Jeanne Wenzel Ross (born ca. 1952) is an American organizational theorist and principal research scientist at MIT Sloan School of Management and the MIT Center for Information Systems Research (CISR), specializes in Enterprise Architecture, ICT and Management. She is known for her work on IT governance, and Enterprise architecture.

== Biography ==
Ross received her BA from the University of Illinois in 1974, her MBA from the Wharton School of the University of Pennsylvania in 1977, and her PhD in Management Information Systems from the University of Wisconsin–Milwaukee in 1987 with the thesis, entitled "Management information systems department control over end-user computing in marketing departments" under supervision of Kate M. Kaiser.

After her graduation in 1978 Ross started her academic career as assistant professor at St. Norbert College. From 1989 to 1993 she was assistant professor at Worcester Polytechnic Institute, and then she joined the Boston University School of Management. In the early 1990s she wrote her first working papers with Janis L. Gogan. In 1993 she moved to the MIT Sloan School of Management, where she became principal research scientist at MIT Sloan School’s Center for Information Systems Research (CISR). She served as the Center's director from 2008-2016. In June 2020 she retired from MIT CISR.

In 2001 Ross was founding editor of MIS Quarterly Executive, and she was Editor-in-Chief for some time. Ross' research is focused on "how firms develop competitive advantage through the implementation and reuse of digitized platforms."

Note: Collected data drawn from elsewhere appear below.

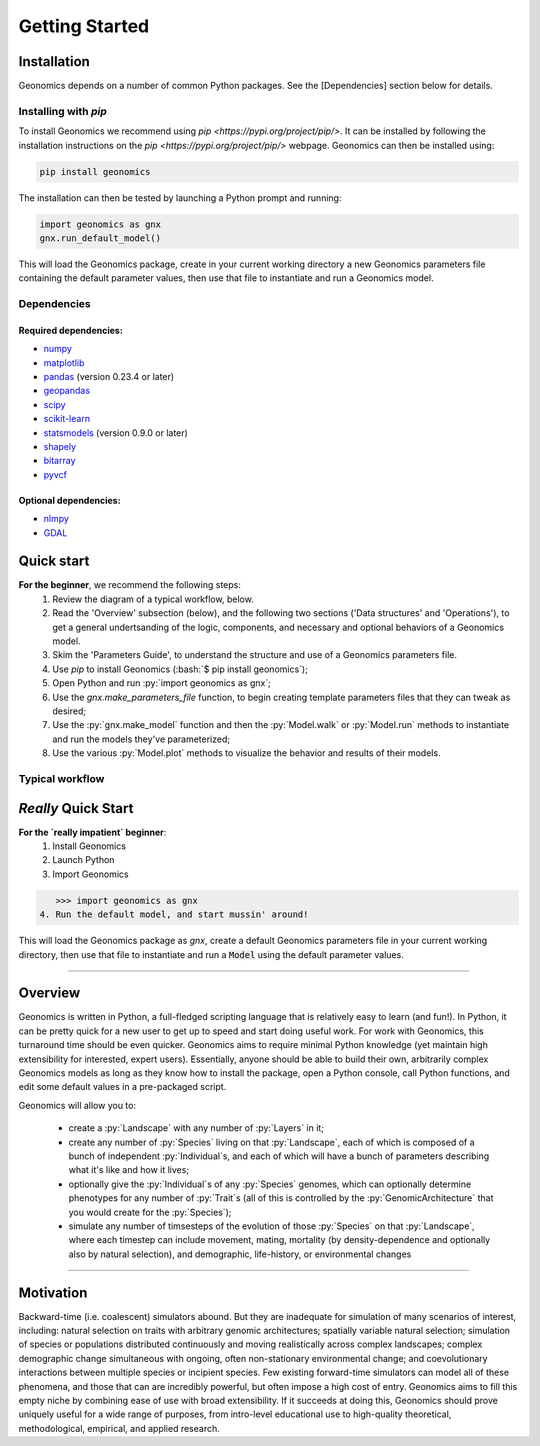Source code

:.. role:: py(code)
      :language: python

.. role:: bash(code)
      :language: bash

Getting Started
"""""""""""""""


Installation
************

Geonomics depends on a number of common Python packages. See the
[Dependencies] section below for details.

Installing with `pip`
---------------------

To install Geonomics we recommend using
`pip <https://pypi.org/project/pip/>`. It can be installed by following
the installation instructions on the `pip <https://pypi.org/project/pip/>`
webpage. Geonomics can then be installed using:

.. code-block:: bash

     pip install geonomics

The installation can then be tested by launching a Python prompt and running:

.. code-block:: python
    
    import geonomics as gnx
    gnx.run_default_model()

This will load the Geonomics package, create in your current working
directory a new Geonomics parameters file containing the default
parameter values, then use that file to instantiate and run a Geonomics model.

Dependencies
------------

Required dependencies:
......................

- `numpy <http://numpy.org/>`_

- `matplotlib <http://matplotlib.org/>`_

- `pandas <http://pandas.pydata.org/>`_ (version 0.23.4 or later)

- `geopandas <http://geopandas.org/>`_

- `scipy <http://www.scipy.org/scipylib/index.html>`_

- `scikit-learn <http://scikit-learn.org/stable/>`_

- `statsmodels <http://www.statsmodels.org/stable/index.html>`_ (version
  0.9.0 or later)

- `shapely <http://shapely.readthedocs.io/en/stable/project.html>`_

- `bitarray <http://pypi.org/project/bitarray/>`_

- `pyvcf <http://pyvcf.readthedocs.io/en/latest/>`_

Optional dependencies:
......................

- `nlmpy <http://pypi.org/project/nlmpy/>`_

- `GDAL <http://pypi.org/project/GDAL/>`_


Quick start
***********

**For the beginner**, we recommend the following steps:
  1. Review the diagram of a typical workflow, below.
  2. Read the 'Overview' subsection (below), and the following two sections
     ('Data structures' and 'Operations'), to get a general
     undertsanding of the logic, components, and necessary and optional
     behaviors of a Geonomics model.
  3. Skim the 'Parameters Guide', to understand the structure
     and use of a Geonomics parameters file.
  4. Use `pip` to install Geonomics (:bash:`$ pip install geonomics`);
  5. Open Python and run :py:`import geonomics as gnx`;
  6. Use the `gnx.make_parameters_file` function, to begin
     creating template parameters files that they can tweak as desired;
  7. Use the :py:`gnx.make_model` function and then the
     :py:`Model.walk` or :py:`Model.run` methods to instantiate and run
     the models they've parameterized;
  8. Use the various :py:`Model.plot` methods to visualize
     the behavior and results of their models.

Typical workflow
----------------

.. image:: procedural_diagram.png


*Really* Quick Start
********************

**For the `really impatient` beginner**:
  1. Install Geonomics
  2. Launch Python
  3. Import Geonomics

.. code-block:: python

     >>> import geonomics as gnx
  4. Run the default model, and start mussin' around!

.. code-block:: python
     >>> mod = gnx.run_default_model()

This will load the Geonomics package as `gnx`, create a default Geonomics
parameters file in your current working directory, then use that file
to instantiate and run a :code:`Model` using the default parameter values.



----------------------------------------------------

Overview
********

Geonomics is written in Python, a full-fledged scripting language 
that is relatively easy to learn (and fun!). In Python, it can be pretty quick
for a new user to get up to speed and start doing useful work. For work with
Geonomics, this turnaround time should be even quicker. Geonomics aims to
require minimal Python knowledge (yet maintain high extensibility for
interested, expert users). Essentially, anyone should be able to build their
own, arbitrarily complex Geonomics models as long as they know how to install
the package, open a Python console, call Python functions, and edit some
default values in a pre-packaged script. 

Geonomics will allow you to:

  - create a :py:`Landscape` with any number of :py:`Layers` in it; 
  - create any number of :py:`Species` living on that
    :py:`Landscape`, each of which is composed of a bunch of 
    independent :py:`Individual`\s, and each of which will have a bunch of
    parameters describing what it's like and how it lives;
  - optionally give the :py:`Individual`\s of any :py:`Species`
    genomes, which can optionally determine phenotypes for any number 
    of :py:`Trait`\s (all of this is controlled by the
    :py:`GenomicArchitecture` that you would create for
    the :py:`Species`);
  - simulate any number of timsesteps of the evolution of those
    :py:`Species` on that :py:`Landscape`, where each timestep can include
    movement, mating, mortality (by density-dependence and optionally also by
    natural selection), and demographic, life-history, or
    environmental changes

-----------------------------------------------------------------

Motivation
**********

Backward-time (i.e. coalescent) simulators abound.
But they are inadequate for simulation of many scenarios of 
interest, including: natural selection on traits with arbitrary genomic 
architectures; spatially variable natural selection; simulation of species or
populations distributed continuously and moving realistically across
complex landscapes; complex demographic change simultaneous with ongoing, 
often non-stationary environmental change; and coevolutionary interactions 
between multiple species or incipient species. Few existing forward-time 
simulators can model all of these phenomena, and those that can are incredibly
powerful, but often impose a high cost of entry. Geonomics aims to fill 
this empty niche by combining ease of use with broad extensibility. 
If it succeeds at doing this, Geonomics should prove uniquely useful
for a wide range of purposes, from intro-level educational use to
high-quality theoretical, methodological, empirical, and
applied research.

== Selected publications ==
- Weill, Peter, and Jeanne W. Ross. IT governance: How top performers manage IT decision rights for superior results. Harvard Business Press, 2004.
- Ross, Jeanne W., Peter Weill, and David C. Robertson. Enterprise architecture as strategy: Creating a foundation for business execution. Harvard Business Press, 2006.
- Ross, Jeanne W., Cynthia Mathis Beath, and Martin Mocker. "Designed for Digital: How to Architect Your Business for Sustained Success." MIT Press, 2019.

Articles, a selection:
- Rockart, John F., Michael J. Earl, and Jeanne W. Ross. "Eight imperatives for the new IT organization." Sloan management review 38.1 (1996): 43-55.
- Ross, Jeanne W., Cynthia Mathis Beath, and Dale L. Goodhue. "Develop long-term competitiveness through IT assets ." Sloan management review 38.1 (1996): 31-42.
- Ross, Jeanne W., and Michael R. Vitale. "The ERP revolution: surviving vs. thriving." Information systems frontiers 2.2 (2000): 233-241.
- Robey, Daniel, Jeanne W. Ross, and Marie-Claude Boudreau. "Learning to implement enterprise systems: an exploratory study of the dialectics of change." Journal of Management Information Systems 19.1 (2002): 17-46.
- Levina, Natalia, and Jeanne W. Ross. "From the vendor's perspective: exploring the value proposition in information technology outsourcing." MIS Quarterly (2003): 331-364.